When the earth golems made it, placing themselves between the archers and fighting, I had the fire golems stop acting as distractions. They assembled to the south of the battle. When the last earth golem slammed its gorilla-like fist into the ground, a horn I had given Quinn blew long and deep. Images of the deep parts of the world filled my mind as the sound hit my ears.
Mist rolled over the battlefield starting from where Quinn was standing, just the other side of the earth golems. The mist quickly dissipated as short, shadowy figures emerged. A dozen dwarves, thick, glorious brown and black beards nearly reaching to their feet, with armor as thick as their hair, carrying massive crossbows as sturdy as their legs stood ready for a fight. One of them looked to Quinn, and when the leader of my legion pointed at the imps, the squad of angry short dudes pulled their crossbows to their shoulders and started firing.
“Legion, retreat! Back to the walls!” Quin shouted. The men who had been desperately fight
ing off the swarm began an organized retreat. Well, as organized as a bunch of people who had tried this move only twice could be. About half way through the process, the remaining men and women simply raised their shields above their heads and ran. I ordered all of my Golems to launch their attacks at the same time the archers let loose their last volley before they joined the retreating forces.
As I reached my will out to activate the three golems that the archers had left behind, my final going away present to the sorcerer and his minions, something bad happened.

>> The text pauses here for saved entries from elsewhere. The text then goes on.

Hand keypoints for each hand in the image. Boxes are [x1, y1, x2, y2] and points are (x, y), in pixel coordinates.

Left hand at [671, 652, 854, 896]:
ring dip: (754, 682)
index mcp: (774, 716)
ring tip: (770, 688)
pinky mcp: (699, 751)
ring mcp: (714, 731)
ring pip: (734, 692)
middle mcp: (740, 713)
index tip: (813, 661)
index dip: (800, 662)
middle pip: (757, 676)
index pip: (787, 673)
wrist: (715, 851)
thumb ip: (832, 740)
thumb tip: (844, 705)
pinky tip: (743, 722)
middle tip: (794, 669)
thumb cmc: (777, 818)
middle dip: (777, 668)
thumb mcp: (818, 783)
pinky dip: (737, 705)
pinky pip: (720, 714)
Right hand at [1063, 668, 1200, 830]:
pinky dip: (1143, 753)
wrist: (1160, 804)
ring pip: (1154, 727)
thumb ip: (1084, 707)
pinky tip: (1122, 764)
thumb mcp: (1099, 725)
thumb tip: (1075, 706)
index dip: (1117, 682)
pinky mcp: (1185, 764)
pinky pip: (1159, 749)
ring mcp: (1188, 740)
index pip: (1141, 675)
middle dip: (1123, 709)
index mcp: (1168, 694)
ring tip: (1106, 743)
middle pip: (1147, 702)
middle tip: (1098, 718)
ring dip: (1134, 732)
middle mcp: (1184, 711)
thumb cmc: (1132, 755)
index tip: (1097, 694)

The earth shook, and a rumble of rage split the air. “NOOOO! I will not fail! Brother, you vex me much, but even you can not stop my wrath!” I opened my eyes, allowing only a weak trickle of my will to touch the control rods. Just enough to keep the golems doing their jobs.
“What is? Oh, sweet marry mother of Jesus, that’s not good.” I whispered to myself. The two brothers grappled with one another. My Lord, the last of my summons still on this plane of existence, was being held by both arms by his brother. The Taller, larger, stronger Lord had left his hammer behind somewhere, choosing to deal with his half pint brother with his own hands.

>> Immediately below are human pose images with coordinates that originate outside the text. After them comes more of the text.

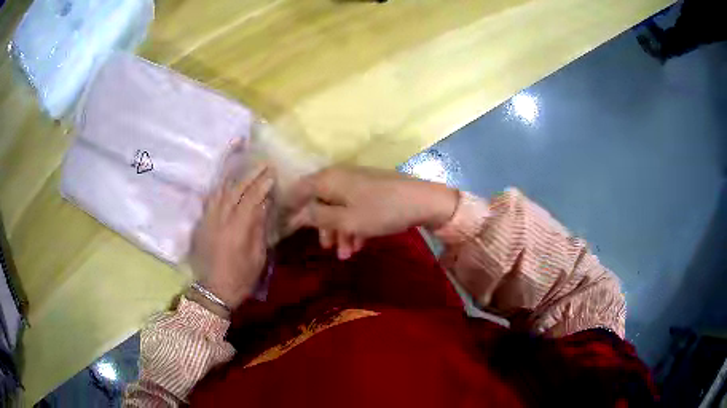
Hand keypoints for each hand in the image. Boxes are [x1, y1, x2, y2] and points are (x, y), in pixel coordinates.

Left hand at [189, 165, 272, 310]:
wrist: (213, 290)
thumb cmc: (241, 278)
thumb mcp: (257, 257)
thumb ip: (259, 229)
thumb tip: (264, 205)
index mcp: (236, 231)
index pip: (250, 200)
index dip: (262, 185)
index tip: (272, 174)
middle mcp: (220, 221)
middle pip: (234, 191)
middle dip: (249, 176)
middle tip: (262, 165)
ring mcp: (208, 221)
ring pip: (220, 192)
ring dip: (234, 178)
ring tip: (245, 168)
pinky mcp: (201, 224)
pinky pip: (211, 200)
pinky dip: (220, 188)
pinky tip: (227, 183)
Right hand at [287, 166, 457, 259]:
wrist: (422, 200)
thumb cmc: (380, 211)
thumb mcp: (346, 220)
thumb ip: (317, 217)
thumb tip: (297, 215)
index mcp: (327, 179)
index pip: (298, 190)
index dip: (290, 209)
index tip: (285, 227)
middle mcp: (338, 176)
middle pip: (319, 202)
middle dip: (321, 227)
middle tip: (325, 248)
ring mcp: (356, 182)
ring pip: (338, 208)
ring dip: (339, 231)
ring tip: (346, 254)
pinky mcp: (370, 189)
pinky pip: (353, 208)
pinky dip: (353, 226)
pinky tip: (359, 245)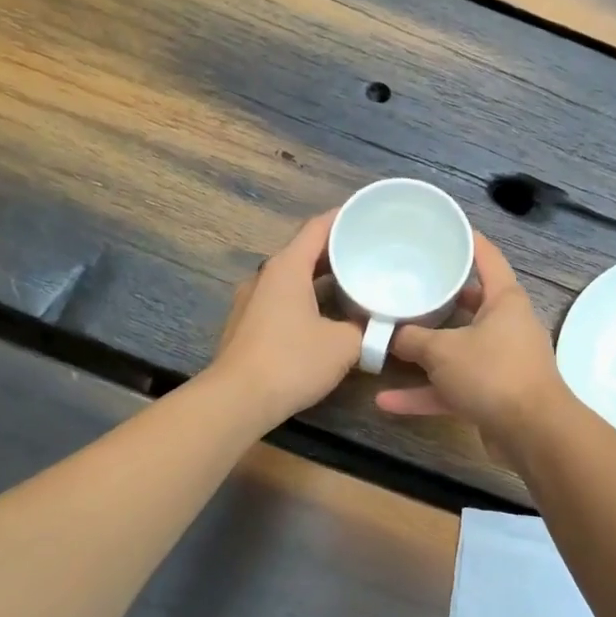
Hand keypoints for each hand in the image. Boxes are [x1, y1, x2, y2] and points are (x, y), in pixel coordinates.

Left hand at [210, 210, 361, 428]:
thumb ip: (365, 329)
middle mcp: (265, 276)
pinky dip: (307, 299)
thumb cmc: (292, 361)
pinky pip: (282, 300)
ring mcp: (251, 301)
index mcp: (287, 268)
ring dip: (321, 278)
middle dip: (337, 251)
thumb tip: (378, 326)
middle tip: (370, 252)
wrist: (237, 400)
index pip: (317, 228)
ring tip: (353, 283)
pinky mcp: (247, 325)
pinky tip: (327, 316)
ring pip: (292, 278)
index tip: (368, 215)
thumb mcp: (344, 345)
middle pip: (304, 252)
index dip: (343, 217)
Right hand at [376, 232, 565, 456]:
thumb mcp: (443, 351)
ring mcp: (501, 362)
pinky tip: (387, 401)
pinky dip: (426, 393)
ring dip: (425, 353)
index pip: (487, 257)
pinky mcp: (493, 395)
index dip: (467, 240)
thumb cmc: (493, 373)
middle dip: (439, 298)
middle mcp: (506, 326)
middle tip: (407, 285)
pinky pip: (454, 387)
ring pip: (458, 350)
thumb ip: (412, 339)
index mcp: (505, 300)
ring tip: (388, 344)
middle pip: (470, 304)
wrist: (533, 433)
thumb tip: (390, 334)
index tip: (444, 227)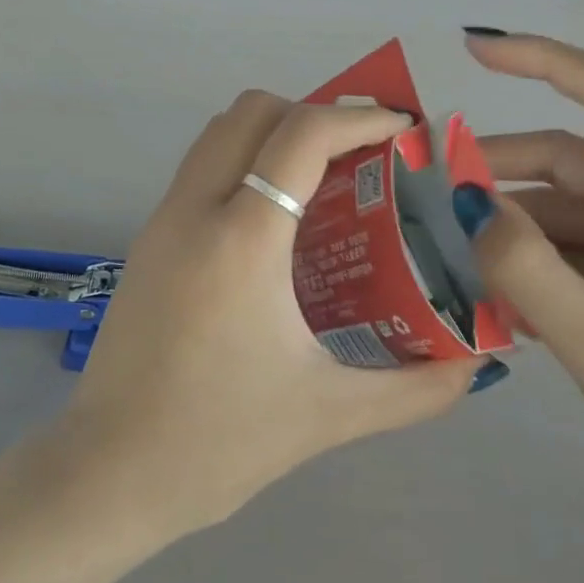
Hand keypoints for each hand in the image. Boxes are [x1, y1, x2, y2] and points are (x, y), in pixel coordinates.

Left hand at [57, 91, 478, 537]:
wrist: (109, 471)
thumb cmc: (218, 441)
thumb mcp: (328, 415)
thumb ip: (413, 388)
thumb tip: (474, 365)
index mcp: (241, 240)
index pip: (300, 136)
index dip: (357, 118)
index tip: (401, 129)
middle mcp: (195, 209)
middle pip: (252, 111)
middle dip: (313, 113)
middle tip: (361, 154)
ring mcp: (163, 219)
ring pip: (219, 132)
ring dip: (273, 132)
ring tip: (324, 177)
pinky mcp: (148, 238)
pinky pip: (201, 167)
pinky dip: (245, 161)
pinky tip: (278, 219)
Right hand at [455, 32, 583, 575]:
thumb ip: (528, 271)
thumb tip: (465, 202)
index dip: (547, 60)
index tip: (474, 50)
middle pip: (570, 160)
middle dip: (495, 171)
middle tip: (424, 195)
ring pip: (565, 208)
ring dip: (509, 227)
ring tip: (450, 262)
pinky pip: (577, 249)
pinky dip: (532, 261)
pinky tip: (495, 298)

My summon beat his wings hard, trying to push his brother over, but the behemoth was too sturdy. Instead, he pushed him backwards, into my barely finished line of earth golems. I ordered two of the burly golems to charge forward. Two in the center of the line charged at the large enemy lord, grabbing on to his legs and weighing the brute down. The powerful wing beats coupled with my golems found the gigantic lord falling. He spread out his on wings as if to catch himself, but it was far too late. What the enemy Lord did instead was scatter the imps, sending several of them back to their home realm.